Data Story
The Issue
Reducing the road toll is not just about getting smaller numbers in some list, it's about saving lives. Organisations such as the DTP, VicRoads, VicPol and the Traffic Accident Commision (TAC) are doing a great job at preventing road fatalities, and we want to further support them with the best resources to continue with their work.
But there is so much data, and no practical way to use it, so how can we do this?
Our Solution
We've come up with a Ai bot and map that can help government officials visualise and utilize important data. Ask it anything and it will do it's best to help, providing fact-based suggestions (with the statistics to back it up!) as well as providing a pdf in executive brief format.
HAiLO is currently assisted to make more accurate recommendations by pulling in the excellent crash data set released by DTP, and a related data set about traffic signals.
HAiLO is built to be easily expanded upon, with the ability to integrate with separate AI agents, solely focused on areas such as:
* Parks and Land Use data, and Animal distribution data: Are wombats likely to wander across the road anywhere in gippsland, or just in a particular belt of farmland?
* BAC, fatigue: Would better bus travel in specific areas help reduce accidents from tired or intoxicated patrons returning home?
* Public Holiday dates: If many accidents happen on public holidays, how many of them are preventable by improving public holiday transport and would the cost be justified?
* sunrise/sunset: One of our Bendigo case study intersections involved right hand turn accidents, but interestingly they were mostly around 3pm-6pm (was the sun in their eyes?)
* Proximity to hospitals, ambulance response times: Does this change the odds of a major injury becoming a fatality? Is it statistically significant?
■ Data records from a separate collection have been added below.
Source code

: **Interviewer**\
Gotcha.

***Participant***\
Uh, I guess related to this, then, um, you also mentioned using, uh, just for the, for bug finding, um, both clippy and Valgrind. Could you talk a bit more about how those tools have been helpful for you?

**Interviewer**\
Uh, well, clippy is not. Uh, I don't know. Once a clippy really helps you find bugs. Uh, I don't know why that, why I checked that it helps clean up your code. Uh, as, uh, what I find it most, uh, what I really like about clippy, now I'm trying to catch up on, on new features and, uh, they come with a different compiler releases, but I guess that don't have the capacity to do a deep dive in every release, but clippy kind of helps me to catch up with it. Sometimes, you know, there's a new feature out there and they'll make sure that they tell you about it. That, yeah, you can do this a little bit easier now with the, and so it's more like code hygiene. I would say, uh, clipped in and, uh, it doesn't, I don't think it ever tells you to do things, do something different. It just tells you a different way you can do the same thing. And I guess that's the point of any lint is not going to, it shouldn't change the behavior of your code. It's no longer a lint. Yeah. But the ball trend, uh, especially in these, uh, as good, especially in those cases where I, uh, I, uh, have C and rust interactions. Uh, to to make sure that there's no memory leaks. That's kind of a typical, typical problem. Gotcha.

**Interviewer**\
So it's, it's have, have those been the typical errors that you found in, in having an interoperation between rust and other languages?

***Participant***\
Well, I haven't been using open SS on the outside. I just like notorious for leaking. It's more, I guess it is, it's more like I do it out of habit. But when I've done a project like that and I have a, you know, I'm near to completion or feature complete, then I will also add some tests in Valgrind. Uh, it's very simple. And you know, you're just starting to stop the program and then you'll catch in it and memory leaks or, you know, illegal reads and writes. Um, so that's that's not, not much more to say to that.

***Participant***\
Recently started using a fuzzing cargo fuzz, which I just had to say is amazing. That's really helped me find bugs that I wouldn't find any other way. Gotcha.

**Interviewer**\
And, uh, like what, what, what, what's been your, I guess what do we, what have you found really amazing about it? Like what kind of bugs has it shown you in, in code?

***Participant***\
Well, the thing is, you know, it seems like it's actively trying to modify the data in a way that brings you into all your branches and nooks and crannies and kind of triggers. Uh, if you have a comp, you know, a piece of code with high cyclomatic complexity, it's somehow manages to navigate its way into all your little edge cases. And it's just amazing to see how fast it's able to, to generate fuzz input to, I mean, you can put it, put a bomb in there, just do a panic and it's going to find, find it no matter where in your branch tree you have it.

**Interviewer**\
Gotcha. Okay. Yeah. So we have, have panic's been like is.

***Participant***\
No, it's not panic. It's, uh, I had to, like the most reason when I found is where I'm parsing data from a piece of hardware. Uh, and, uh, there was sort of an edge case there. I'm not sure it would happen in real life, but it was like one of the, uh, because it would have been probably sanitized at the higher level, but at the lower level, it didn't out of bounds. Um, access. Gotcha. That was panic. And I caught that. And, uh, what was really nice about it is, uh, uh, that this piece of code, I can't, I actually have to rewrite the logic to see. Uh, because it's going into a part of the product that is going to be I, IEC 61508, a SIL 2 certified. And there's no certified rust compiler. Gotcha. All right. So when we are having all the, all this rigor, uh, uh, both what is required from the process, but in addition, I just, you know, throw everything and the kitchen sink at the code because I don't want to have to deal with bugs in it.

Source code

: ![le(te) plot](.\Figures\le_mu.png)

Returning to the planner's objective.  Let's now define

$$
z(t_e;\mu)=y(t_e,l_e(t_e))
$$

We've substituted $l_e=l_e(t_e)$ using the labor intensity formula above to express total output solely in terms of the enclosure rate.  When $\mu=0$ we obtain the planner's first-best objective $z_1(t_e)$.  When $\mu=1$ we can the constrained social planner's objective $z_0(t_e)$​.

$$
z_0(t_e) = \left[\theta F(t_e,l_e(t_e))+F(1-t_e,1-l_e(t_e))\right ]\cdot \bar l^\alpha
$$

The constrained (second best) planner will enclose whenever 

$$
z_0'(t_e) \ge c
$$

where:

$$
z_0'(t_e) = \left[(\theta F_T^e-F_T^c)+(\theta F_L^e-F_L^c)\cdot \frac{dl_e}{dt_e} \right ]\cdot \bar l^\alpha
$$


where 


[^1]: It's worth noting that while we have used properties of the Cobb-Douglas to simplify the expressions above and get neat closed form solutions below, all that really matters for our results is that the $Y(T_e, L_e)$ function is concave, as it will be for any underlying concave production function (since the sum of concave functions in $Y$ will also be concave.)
* Street trees: are large trees likely to be blocking the view of a driver approaching the intersection
* Speed Limit zones: the speed zone at the time of the accident is already covered by the crash data, however it would be good to ask a GPT to systematically review the areas with changed speed limits to identify if there have been less or no further accidents, which would be excellent. (OpenStreetMap commit data may help identify the time frame of speed limit changes if the data isn't available elsewhere)
* Population or car registration data: identify crash stats by LGA, combined with population to work out per-capita riskiest and where interventions may have best payoff
* Preventable Mortality: were there any risk factors related to cardiac, mental health or other conditions which became road incidents? Prevention for these measures will be different (e.g. heart screening for at-risk groups, mental health support).
Challenges Entered
- AI applications using Open Road Crash data - This is our main challenge. We are creating an AI agent. Due to technical difficulties with locally run models (we spent hours trying, I promise), we're currently using Google Gemini 1.5 flash as a stand-in. ChatGPT 4o was also been used to explore the data as it incorporates a number of sub-models and has done an excellent job crunching a reduced dataset for Bendigo, creating some example briefs. For the curious, the example generated briefs from the Bendigo data are included in the Github repository under 'AI-generated-briefs', but these weren't generated by HAiLO.
AI in Governance - this project aims to build transparency and trust by interpreting data, and making recommendations (in the form of PDF briefs) which give their statistical reasoning behind recommending various interventions, based on historical data.
Smart Mobility: Optimizing Urban Infrastructure for a Sustainable Future - One of the things we realised on reading this challenge is that identifying ways to support the adoption of newer, safer cars and more public transport (Bus home from the pub) is well within the scope of this AI.